I found out my husband has been looking at porn a lot lately. I'm not sure how long this has been going on but he has also been visiting dating website such as adult friend finder and others. He has created profiles on the sites but hasnt gone any further.

My question is: what are the signs that a person has become addicted to porn and does porn usually lead to cheating?

I have been told that it usually goes from just looking to acting on it. Does anyone here have experience with this?


----------



## Married but Happy (Aug 13, 2013)

I'm pretty sure that porn on its own does not lead to cheating.

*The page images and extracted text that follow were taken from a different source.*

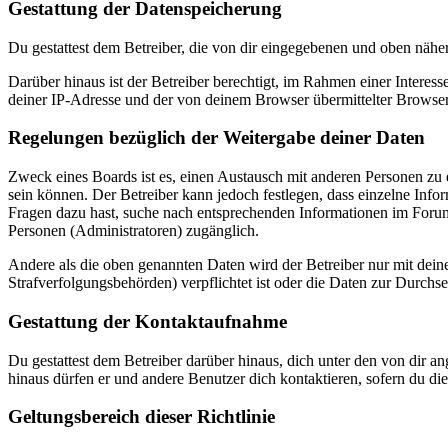
Gestattung der Datenspeicherung
Du gestattest dem Betreiber, die von dir eingegebenen und oben nähe
Darüber hinaus ist der Betreiber berechtigt, im Rahmen einer Intere
deiner IP-Adresse und der von deinem Browser übermittelter Browser
Regelungen bezüglich der Weitergabe deiner Daten
Zweck eines Boards ist es, einen Austausch mit anderen Personen zu er
sein können. Der Betreiber kann jedoch festlegen, dass einzelne Infor
Fragen dazu hast, suche nach entsprechenden Informationen im Forum 
Personen (Administratoren) zugänglich.
Andere als die oben genannten Daten wird der Betreiber nur mit deine
Strafverfolgungsbehörden) verpflichtet ist oder die Daten zur Durchset
Gestattung der Kontaktaufnahme
Du gestattest dem Betreiber darüber hinaus, dich unter den von dir a
hinaus dürfen er und andere Benutzer dich kontaktieren, sofern du die
Geltungsbereich dieser Richtlinie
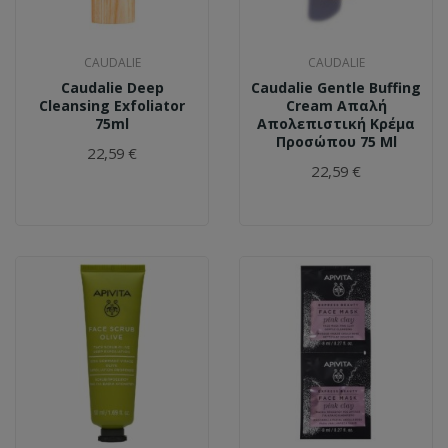
CAUDALIE
CAUDALIE
Caudalie Deep
Caudalie Gentle Buffing
Cleansing Exfoliator
Cream Απαλή
75ml
Απολεπιστική Κρέμα
Προσώπου 75 Ml
22,59 €
22,59 €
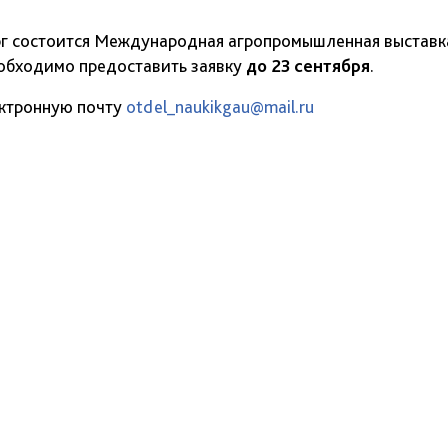
рг состоится Международная агропромышленная выставк
еобходимо предоставить заявку
до 23 сентября
.
ектронную почту
otdel_naukikgau@mail.ru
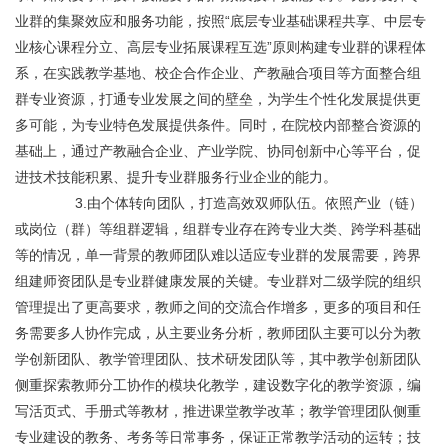
业群的集聚效应和服务功能，按照“底层专业基础课程共享、中层专
业核心课程分立、高层专业拓展课程互选”原则构建专业群的课程体
系，在实践教学基地、校企合作企业、产教融合项目等方面整合组
群专业资源，打通专业发展之间的壁垒，为学生个性化发展提供更
多可能，为专业特色发展提供条件。同时，在院校内部整合资源的
基础上，通过产教融合企业、产业学院、协同创新中心等平台，促
进技术技能积累、提升专业群服务行业企业的能力。
	       3.由个体转向团队，打造高效双师队伍。依照产业（链）
或岗位（群）等组群逻辑，组群专业存在跨专业大类、跨学科基础
等的情况，单一背景的教师团队难以适应专业群的发展需要，跨界
组建师资团队是专业群健康发展的关键。专业群对二级学院的组织
管理提出了更高要求，教师之间的交流合作增多，更多的项目和任
务需要多人协作完成，从主要业务分析，教师团队主要可以分为教
学创新团队、教学管理团队、技术研发团队等，其中教学创新团队
侧重探索教师分工协作的模块化教学，建设数字化的教学资源，编
写活页式、手册式等教材，推进课堂教学改革；教学管理团队侧重
专业建设的教务、考务等日常事务，保证正常教学活动的运转；技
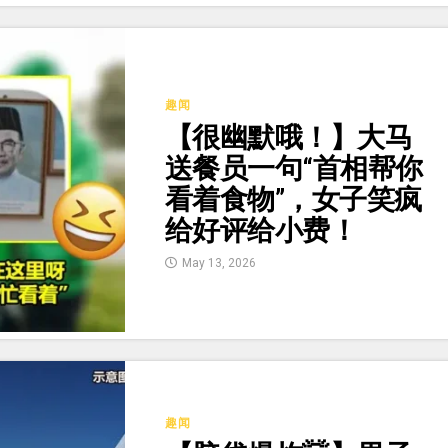
趣闻
【很幽默哦！】大马
送餐员一句“首相帮你
看着食物”，女子笑疯
给好评给小费！
May 13, 2026
趣闻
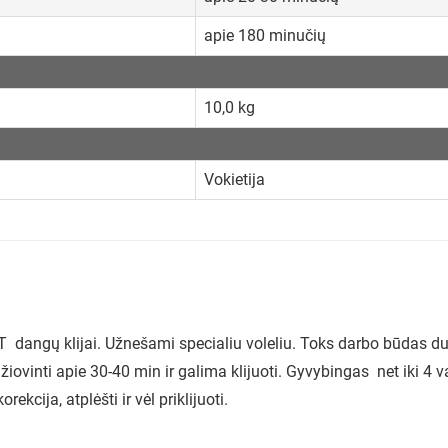
apie 180 minučių
10,0 kg
Vokietija
T dangų klijai. Užnešami specialiu voleliu. Toks darbo būdas 
žiovinti apie 30-40 min ir galima klijuoti. Gyvybingas net iki 4 va
rekcija, atplėšti ir vėl priklijuoti.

If he's only recently started watching more porn, that could be a sign of problems in your relationship - especially the sexual aspect. Has frequency declined recently? Are you having other issues or problems that are affecting intimacy?

The AFF activity may be more worriesome, but AFF also has a lot of free porn created by members, which may be the real draw for him.


----------



## backandforth (Jun 26, 2014)

I know this has been going on at least 6 months and I recently caught him looking at escort ads. 

There are problems in our relationship but not in the sexual aspect.

We have talked about all of this and he promised to stop all of this type of activity. So far he has stopped (as far as I know) but it has only been a week. I have his computer and he has given me passwords, etc. What are the chances he will stick to his promise?

This has happened in the past but he went a little farther this time.


----------



## numb4150 (Jun 26, 2014)

I'm dealing with the same thing. I will point out that everyone is different BUT in my experience I've had to deal with my husbands for 4 yrs now. I was given passwords and account and emails but all he did was go and create more emails that i didn't know about and accounts. It would stop for awhile our marriage would start to get fixed then BAM there it was again. 

as far as will it go Further... I don't believe my husband has ever cheated on me physically but he's lied about the accounts so who know what else he lied about.


----------